What this task involves:
Copy every line in the entries below that contains the word "Convenzione".

Dataset extract:
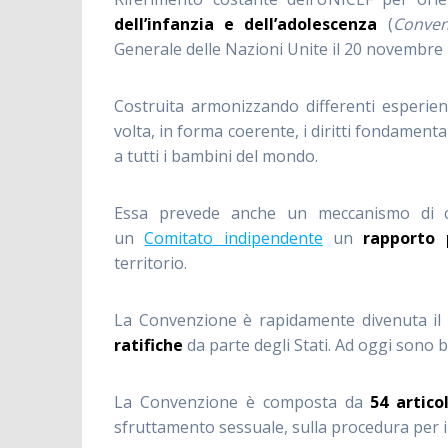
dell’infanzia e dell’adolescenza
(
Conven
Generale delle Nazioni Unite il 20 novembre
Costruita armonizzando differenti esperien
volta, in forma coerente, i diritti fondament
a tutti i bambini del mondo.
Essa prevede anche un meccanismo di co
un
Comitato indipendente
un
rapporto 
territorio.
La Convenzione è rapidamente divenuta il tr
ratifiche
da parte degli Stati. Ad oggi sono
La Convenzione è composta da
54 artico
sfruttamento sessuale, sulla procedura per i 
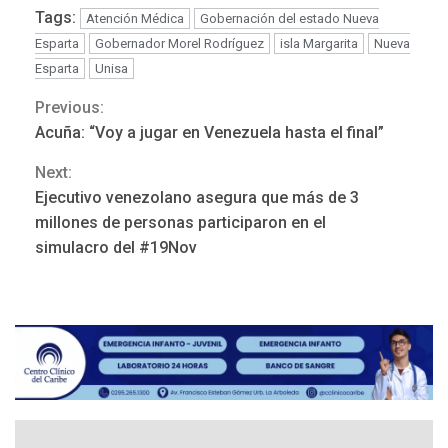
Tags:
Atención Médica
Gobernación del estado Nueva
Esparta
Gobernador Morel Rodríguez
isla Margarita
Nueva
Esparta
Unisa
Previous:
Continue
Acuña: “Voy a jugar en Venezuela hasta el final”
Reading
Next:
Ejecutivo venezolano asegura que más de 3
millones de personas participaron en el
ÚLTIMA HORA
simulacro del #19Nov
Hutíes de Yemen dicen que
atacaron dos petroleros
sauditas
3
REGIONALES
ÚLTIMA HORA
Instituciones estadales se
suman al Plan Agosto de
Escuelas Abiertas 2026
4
* * *
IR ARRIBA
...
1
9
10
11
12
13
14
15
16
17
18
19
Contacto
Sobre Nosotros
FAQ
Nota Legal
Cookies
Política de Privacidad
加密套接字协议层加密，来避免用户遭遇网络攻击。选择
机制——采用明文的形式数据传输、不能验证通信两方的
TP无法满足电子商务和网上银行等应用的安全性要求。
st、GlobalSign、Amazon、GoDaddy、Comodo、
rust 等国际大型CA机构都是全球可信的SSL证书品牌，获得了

Output below:
La Convenzione è rapidamente divenuta il tr
La Convenzione è composta da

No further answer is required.